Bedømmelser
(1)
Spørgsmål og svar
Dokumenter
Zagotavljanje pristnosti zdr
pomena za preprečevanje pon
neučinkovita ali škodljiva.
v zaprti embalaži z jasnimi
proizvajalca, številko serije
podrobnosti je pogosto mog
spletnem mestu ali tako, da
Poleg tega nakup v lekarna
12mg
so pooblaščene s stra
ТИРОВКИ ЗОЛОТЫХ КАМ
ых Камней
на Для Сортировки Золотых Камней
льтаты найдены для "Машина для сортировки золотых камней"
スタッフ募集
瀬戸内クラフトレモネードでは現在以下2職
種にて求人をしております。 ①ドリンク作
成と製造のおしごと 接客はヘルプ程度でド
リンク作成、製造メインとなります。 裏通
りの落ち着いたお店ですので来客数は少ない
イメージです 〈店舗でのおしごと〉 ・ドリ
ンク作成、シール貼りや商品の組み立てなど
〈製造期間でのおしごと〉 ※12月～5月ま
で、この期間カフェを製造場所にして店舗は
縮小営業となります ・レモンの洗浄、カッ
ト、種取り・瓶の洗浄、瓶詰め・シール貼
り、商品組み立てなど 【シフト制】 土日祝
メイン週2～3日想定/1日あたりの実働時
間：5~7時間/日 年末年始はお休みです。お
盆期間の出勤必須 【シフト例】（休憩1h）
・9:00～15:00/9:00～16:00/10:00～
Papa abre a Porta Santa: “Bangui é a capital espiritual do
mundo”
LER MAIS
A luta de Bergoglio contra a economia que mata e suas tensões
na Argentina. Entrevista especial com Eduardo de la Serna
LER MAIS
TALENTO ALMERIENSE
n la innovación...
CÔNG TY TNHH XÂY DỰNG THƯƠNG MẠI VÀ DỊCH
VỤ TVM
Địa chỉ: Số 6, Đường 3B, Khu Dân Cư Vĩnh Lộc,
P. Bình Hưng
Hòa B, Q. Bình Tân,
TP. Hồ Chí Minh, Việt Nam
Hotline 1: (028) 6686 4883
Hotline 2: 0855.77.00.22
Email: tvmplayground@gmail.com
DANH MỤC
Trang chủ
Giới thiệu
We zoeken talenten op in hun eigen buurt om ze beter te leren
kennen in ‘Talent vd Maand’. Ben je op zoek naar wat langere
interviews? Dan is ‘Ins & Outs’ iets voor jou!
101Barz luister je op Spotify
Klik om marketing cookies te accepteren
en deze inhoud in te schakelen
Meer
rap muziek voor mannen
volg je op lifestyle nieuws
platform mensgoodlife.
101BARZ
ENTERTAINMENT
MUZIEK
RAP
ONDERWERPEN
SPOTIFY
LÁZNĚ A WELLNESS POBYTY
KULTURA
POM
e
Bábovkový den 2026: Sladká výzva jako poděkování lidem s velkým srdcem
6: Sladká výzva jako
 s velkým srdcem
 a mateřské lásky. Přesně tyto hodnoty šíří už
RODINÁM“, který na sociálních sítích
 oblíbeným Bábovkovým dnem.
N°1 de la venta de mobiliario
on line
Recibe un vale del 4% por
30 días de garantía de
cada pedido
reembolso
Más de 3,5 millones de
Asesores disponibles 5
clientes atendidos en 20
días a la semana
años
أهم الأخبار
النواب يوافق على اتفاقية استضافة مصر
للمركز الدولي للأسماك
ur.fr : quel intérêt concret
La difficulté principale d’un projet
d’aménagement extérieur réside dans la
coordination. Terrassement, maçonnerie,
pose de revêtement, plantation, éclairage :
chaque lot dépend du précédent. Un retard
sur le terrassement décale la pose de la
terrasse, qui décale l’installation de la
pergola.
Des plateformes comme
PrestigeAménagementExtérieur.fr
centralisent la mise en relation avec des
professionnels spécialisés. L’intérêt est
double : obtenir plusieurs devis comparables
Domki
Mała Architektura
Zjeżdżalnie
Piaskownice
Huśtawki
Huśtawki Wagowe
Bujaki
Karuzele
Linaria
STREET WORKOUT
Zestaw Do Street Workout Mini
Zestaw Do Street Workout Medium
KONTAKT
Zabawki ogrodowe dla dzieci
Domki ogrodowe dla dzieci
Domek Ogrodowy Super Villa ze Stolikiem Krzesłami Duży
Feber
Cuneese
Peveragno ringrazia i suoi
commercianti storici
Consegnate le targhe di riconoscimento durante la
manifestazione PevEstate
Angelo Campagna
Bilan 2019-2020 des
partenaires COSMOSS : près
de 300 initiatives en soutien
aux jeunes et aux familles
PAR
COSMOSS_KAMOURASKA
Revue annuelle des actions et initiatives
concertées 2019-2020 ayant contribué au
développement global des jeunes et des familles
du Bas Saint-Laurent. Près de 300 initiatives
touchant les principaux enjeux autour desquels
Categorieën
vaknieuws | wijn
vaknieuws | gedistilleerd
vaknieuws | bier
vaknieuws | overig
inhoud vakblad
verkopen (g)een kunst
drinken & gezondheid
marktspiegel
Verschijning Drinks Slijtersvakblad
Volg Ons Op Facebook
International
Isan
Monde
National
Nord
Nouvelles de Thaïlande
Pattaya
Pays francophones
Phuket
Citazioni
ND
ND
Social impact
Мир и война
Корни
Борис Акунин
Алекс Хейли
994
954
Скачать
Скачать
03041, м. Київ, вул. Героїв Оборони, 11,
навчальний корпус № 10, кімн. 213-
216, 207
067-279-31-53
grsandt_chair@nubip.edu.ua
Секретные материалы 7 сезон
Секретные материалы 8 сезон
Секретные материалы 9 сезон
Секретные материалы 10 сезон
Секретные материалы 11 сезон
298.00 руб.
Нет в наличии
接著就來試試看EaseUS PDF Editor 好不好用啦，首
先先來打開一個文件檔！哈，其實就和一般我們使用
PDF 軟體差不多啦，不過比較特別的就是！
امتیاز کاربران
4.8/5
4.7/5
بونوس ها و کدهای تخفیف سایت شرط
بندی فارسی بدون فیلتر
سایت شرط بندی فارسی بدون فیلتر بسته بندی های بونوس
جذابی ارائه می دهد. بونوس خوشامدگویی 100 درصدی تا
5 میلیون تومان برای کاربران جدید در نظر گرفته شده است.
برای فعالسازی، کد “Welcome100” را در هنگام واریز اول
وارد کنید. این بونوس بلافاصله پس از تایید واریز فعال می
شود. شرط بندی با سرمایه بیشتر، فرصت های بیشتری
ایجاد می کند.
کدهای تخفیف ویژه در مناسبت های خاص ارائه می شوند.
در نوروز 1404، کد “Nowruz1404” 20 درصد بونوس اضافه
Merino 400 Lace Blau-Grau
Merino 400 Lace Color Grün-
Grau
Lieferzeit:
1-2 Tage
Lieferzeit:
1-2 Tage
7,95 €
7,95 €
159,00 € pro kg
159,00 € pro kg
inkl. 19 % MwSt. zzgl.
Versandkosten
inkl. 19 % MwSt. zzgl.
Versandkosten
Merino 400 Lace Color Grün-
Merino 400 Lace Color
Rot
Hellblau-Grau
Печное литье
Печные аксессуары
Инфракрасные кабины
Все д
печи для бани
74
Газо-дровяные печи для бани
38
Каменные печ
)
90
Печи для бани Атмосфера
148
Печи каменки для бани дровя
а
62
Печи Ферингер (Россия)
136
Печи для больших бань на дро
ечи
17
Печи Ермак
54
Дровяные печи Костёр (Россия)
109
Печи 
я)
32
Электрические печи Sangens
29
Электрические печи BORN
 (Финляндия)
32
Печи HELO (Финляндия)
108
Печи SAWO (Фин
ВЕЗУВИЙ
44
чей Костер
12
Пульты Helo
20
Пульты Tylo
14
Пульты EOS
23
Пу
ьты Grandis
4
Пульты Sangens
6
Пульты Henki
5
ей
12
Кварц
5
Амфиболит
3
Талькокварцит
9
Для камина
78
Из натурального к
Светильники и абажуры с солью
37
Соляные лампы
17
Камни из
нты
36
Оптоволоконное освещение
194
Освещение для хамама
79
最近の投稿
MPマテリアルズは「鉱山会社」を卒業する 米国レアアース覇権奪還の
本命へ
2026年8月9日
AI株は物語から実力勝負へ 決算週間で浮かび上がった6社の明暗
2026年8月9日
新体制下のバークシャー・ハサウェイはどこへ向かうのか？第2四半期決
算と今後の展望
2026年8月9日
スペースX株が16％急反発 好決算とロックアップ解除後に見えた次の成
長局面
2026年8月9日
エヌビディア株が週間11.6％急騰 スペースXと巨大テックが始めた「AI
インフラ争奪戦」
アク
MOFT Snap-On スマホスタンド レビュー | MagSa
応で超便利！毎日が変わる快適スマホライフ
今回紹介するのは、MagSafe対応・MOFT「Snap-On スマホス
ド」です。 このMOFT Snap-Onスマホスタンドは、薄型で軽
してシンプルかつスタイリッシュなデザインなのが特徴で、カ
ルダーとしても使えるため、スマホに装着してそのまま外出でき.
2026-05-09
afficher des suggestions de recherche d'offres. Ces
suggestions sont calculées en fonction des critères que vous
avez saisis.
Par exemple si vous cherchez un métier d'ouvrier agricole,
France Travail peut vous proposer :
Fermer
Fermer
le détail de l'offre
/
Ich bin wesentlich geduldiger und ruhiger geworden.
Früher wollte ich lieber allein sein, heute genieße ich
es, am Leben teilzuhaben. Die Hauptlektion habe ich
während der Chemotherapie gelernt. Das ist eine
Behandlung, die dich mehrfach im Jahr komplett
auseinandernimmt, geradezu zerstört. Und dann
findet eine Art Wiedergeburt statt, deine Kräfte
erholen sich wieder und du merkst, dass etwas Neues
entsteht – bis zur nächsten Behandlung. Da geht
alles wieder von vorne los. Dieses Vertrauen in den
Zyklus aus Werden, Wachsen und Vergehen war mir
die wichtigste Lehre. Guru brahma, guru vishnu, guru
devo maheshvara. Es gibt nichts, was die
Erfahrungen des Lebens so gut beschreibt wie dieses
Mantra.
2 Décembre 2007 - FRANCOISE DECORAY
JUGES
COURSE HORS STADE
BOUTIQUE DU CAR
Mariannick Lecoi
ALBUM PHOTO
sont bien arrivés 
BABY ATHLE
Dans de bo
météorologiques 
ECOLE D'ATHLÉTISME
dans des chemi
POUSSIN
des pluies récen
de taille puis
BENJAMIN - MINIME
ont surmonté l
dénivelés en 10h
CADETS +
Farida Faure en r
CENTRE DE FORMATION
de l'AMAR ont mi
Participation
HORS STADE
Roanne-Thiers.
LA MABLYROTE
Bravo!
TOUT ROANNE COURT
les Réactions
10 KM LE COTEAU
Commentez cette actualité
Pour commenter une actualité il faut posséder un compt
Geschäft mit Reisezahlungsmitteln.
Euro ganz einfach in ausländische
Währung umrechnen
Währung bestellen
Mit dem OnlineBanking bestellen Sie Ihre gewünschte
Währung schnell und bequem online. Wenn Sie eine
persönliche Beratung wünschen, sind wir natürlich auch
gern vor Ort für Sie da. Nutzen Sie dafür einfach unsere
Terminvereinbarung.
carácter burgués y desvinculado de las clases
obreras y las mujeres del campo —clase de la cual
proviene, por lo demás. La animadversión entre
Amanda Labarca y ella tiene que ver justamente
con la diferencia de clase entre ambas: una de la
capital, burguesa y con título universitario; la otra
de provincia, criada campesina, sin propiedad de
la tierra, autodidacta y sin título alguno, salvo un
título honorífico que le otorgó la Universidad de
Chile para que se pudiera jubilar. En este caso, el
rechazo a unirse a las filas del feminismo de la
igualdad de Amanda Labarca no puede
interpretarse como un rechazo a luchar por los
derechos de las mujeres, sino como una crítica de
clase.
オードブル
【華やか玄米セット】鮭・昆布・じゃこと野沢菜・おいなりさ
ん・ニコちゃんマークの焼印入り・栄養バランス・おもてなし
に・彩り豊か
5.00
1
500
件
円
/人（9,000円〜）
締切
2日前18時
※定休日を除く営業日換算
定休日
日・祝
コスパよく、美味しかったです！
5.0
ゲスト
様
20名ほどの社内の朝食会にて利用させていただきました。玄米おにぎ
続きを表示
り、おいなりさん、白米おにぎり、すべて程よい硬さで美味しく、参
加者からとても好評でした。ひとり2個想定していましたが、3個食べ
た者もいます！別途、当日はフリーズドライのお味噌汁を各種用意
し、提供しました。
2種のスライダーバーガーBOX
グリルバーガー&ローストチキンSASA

******************************

▸ **Activity**:
From the data above, pick out each line containing "کاربران" and copy it.

▸ **Exercise output**:
امتیاز کاربران
5 میلیون تومان برای کاربران جدید در نظر گرفته شده است.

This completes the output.